*What you have to do*: Would you retype the records below exactly as they appear?

(Collected data)
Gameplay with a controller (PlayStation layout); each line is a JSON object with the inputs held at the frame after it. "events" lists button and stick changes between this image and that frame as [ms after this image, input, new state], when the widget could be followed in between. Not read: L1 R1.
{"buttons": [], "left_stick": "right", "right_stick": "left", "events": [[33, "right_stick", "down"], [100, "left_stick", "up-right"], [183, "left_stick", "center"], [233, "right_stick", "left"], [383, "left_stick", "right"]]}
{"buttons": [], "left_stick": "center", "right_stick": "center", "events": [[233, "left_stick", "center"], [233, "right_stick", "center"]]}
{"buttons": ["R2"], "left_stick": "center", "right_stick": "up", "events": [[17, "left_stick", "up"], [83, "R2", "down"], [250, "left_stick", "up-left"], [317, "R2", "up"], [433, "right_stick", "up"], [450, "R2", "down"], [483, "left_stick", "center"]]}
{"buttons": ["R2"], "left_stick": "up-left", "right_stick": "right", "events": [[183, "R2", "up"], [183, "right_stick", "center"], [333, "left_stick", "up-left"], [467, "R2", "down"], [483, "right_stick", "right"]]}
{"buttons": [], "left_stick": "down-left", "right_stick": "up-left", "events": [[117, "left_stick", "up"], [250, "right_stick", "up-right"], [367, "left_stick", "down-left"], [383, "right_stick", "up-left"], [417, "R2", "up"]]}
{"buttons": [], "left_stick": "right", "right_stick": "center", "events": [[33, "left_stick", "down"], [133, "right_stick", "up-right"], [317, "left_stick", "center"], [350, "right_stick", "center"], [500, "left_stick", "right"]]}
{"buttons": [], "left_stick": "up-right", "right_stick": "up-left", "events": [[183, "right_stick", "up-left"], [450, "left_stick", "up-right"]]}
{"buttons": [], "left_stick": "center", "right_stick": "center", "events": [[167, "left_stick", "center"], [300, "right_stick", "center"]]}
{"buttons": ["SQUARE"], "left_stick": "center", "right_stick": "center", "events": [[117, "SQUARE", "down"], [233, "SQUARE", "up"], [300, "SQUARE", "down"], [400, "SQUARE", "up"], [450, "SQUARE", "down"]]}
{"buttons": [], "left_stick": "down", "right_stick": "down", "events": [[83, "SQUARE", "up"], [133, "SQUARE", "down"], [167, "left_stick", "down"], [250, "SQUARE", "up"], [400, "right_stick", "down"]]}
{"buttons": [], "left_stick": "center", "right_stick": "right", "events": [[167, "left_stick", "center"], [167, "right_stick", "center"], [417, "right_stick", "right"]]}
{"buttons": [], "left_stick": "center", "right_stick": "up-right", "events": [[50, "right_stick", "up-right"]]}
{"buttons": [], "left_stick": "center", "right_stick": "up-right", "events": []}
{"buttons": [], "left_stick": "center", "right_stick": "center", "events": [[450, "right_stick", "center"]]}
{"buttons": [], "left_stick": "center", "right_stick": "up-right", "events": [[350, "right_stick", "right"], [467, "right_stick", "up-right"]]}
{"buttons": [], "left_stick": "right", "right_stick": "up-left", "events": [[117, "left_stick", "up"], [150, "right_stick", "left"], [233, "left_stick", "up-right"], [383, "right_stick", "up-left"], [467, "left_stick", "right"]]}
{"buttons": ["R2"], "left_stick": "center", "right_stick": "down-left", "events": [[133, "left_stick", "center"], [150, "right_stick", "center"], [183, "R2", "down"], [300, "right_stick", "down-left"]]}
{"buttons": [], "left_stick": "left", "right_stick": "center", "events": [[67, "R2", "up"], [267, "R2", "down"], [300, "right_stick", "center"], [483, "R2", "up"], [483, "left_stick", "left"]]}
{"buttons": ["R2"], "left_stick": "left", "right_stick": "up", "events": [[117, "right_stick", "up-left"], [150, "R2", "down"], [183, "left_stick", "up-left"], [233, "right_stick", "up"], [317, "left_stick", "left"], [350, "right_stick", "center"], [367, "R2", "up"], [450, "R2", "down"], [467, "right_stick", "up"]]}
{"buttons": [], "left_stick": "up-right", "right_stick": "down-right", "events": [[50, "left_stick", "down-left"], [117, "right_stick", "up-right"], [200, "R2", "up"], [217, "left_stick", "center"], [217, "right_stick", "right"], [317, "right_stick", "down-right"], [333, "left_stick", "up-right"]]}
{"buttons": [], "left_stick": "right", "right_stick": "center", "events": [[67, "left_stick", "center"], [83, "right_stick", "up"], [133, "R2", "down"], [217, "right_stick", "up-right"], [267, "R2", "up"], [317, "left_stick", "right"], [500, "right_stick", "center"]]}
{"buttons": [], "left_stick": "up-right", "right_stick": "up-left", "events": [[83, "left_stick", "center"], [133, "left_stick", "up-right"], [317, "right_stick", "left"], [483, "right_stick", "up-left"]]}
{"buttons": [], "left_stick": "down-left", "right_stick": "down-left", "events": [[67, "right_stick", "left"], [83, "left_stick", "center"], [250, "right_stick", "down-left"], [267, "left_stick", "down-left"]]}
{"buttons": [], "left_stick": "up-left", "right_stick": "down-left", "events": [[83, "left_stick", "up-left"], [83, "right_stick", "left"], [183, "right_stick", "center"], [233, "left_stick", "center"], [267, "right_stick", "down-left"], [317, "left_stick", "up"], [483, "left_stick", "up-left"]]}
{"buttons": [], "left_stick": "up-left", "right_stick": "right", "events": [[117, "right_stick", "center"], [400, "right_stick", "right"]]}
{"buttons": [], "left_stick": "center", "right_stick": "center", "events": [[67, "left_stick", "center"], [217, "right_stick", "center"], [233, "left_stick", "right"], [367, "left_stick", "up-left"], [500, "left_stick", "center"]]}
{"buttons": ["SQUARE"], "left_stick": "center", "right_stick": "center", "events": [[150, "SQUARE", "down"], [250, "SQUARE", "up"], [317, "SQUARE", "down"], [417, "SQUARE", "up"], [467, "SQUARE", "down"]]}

*Completed exercise*:
Gameplay with a controller (PlayStation layout); each line is a JSON object with the inputs held at the frame after it. "events" lists button and stick changes between this image and that frame as [ms after this image, input, new state], when the widget could be followed in between. Not read: L1 R1.
{"buttons": [], "left_stick": "right", "right_stick": "left", "events": [[33, "right_stick", "down"], [100, "left_stick", "up-right"], [183, "left_stick", "center"], [233, "right_stick", "left"], [383, "left_stick", "right"]]}
{"buttons": [], "left_stick": "center", "right_stick": "center", "events": [[233, "left_stick", "center"], [233, "right_stick", "center"]]}
{"buttons": ["R2"], "left_stick": "center", "right_stick": "up", "events": [[17, "left_stick", "up"], [83, "R2", "down"], [250, "left_stick", "up-left"], [317, "R2", "up"], [433, "right_stick", "up"], [450, "R2", "down"], [483, "left_stick", "center"]]}
{"buttons": ["R2"], "left_stick": "up-left", "right_stick": "right", "events": [[183, "R2", "up"], [183, "right_stick", "center"], [333, "left_stick", "up-left"], [467, "R2", "down"], [483, "right_stick", "right"]]}
{"buttons": [], "left_stick": "down-left", "right_stick": "up-left", "events": [[117, "left_stick", "up"], [250, "right_stick", "up-right"], [367, "left_stick", "down-left"], [383, "right_stick", "up-left"], [417, "R2", "up"]]}
{"buttons": [], "left_stick": "right", "right_stick": "center", "events": [[33, "left_stick", "down"], [133, "right_stick", "up-right"], [317, "left_stick", "center"], [350, "right_stick", "center"], [500, "left_stick", "right"]]}
{"buttons": [], "left_stick": "up-right", "right_stick": "up-left", "events": [[183, "right_stick", "up-left"], [450, "left_stick", "up-right"]]}
{"buttons": [], "left_stick": "center", "right_stick": "center", "events": [[167, "left_stick", "center"], [300, "right_stick", "center"]]}
{"buttons": ["SQUARE"], "left_stick": "center", "right_stick": "center", "events": [[117, "SQUARE", "down"], [233, "SQUARE", "up"], [300, "SQUARE", "down"], [400, "SQUARE", "up"], [450, "SQUARE", "down"]]}
{"buttons": [], "left_stick": "down", "right_stick": "down", "events": [[83, "SQUARE", "up"], [133, "SQUARE", "down"], [167, "left_stick", "down"], [250, "SQUARE", "up"], [400, "right_stick", "down"]]}
{"buttons": [], "left_stick": "center", "right_stick": "right", "events": [[167, "left_stick", "center"], [167, "right_stick", "center"], [417, "right_stick", "right"]]}
{"buttons": [], "left_stick": "center", "right_stick": "up-right", "events": [[50, "right_stick", "up-right"]]}
{"buttons": [], "left_stick": "center", "right_stick": "up-right", "events": []}
{"buttons": [], "left_stick": "center", "right_stick": "center", "events": [[450, "right_stick", "center"]]}
{"buttons": [], "left_stick": "center", "right_stick": "up-right", "events": [[350, "right_stick", "right"], [467, "right_stick", "up-right"]]}
{"buttons": [], "left_stick": "right", "right_stick": "up-left", "events": [[117, "left_stick", "up"], [150, "right_stick", "left"], [233, "left_stick", "up-right"], [383, "right_stick", "up-left"], [467, "left_stick", "right"]]}
{"buttons": ["R2"], "left_stick": "center", "right_stick": "down-left", "events": [[133, "left_stick", "center"], [150, "right_stick", "center"], [183, "R2", "down"], [300, "right_stick", "down-left"]]}
{"buttons": [], "left_stick": "left", "right_stick": "center", "events": [[67, "R2", "up"], [267, "R2", "down"], [300, "right_stick", "center"], [483, "R2", "up"], [483, "left_stick", "left"]]}
{"buttons": ["R2"], "left_stick": "left", "right_stick": "up", "events": [[117, "right_stick", "up-left"], [150, "R2", "down"], [183, "left_stick", "up-left"], [233, "right_stick", "up"], [317, "left_stick", "left"], [350, "right_stick", "center"], [367, "R2", "up"], [450, "R2", "down"], [467, "right_stick", "up"]]}
{"buttons": [], "left_stick": "up-right", "right_stick": "down-right", "events": [[50, "left_stick", "down-left"], [117, "right_stick", "up-right"], [200, "R2", "up"], [217, "left_stick", "center"], [217, "right_stick", "right"], [317, "right_stick", "down-right"], [333, "left_stick", "up-right"]]}
{"buttons": [], "left_stick": "right", "right_stick": "center", "events": [[67, "left_stick", "center"], [83, "right_stick", "up"], [133, "R2", "down"], [217, "right_stick", "up-right"], [267, "R2", "up"], [317, "left_stick", "right"], [500, "right_stick", "center"]]}
{"buttons": [], "left_stick": "up-right", "right_stick": "up-left", "events": [[83, "left_stick", "center"], [133, "left_stick", "up-right"], [317, "right_stick", "left"], [483, "right_stick", "up-left"]]}
{"buttons": [], "left_stick": "down-left", "right_stick": "down-left", "events": [[67, "right_stick", "left"], [83, "left_stick", "center"], [250, "right_stick", "down-left"], [267, "left_stick", "down-left"]]}
{"buttons": [], "left_stick": "up-left", "right_stick": "down-left", "events": [[83, "left_stick", "up-left"], [83, "right_stick", "left"], [183, "right_stick", "center"], [233, "left_stick", "center"], [267, "right_stick", "down-left"], [317, "left_stick", "up"], [483, "left_stick", "up-left"]]}
{"buttons": [], "left_stick": "up-left", "right_stick": "right", "events": [[117, "right_stick", "center"], [400, "right_stick", "right"]]}
{"buttons": [], "left_stick": "center", "right_stick": "center", "events": [[67, "left_stick", "center"], [217, "right_stick", "center"], [233, "left_stick", "right"], [367, "left_stick", "up-left"], [500, "left_stick", "center"]]}
{"buttons": ["SQUARE"], "left_stick": "center", "right_stick": "center", "events": [[150, "SQUARE", "down"], [250, "SQUARE", "up"], [317, "SQUARE", "down"], [417, "SQUARE", "up"], [467, "SQUARE", "down"]]}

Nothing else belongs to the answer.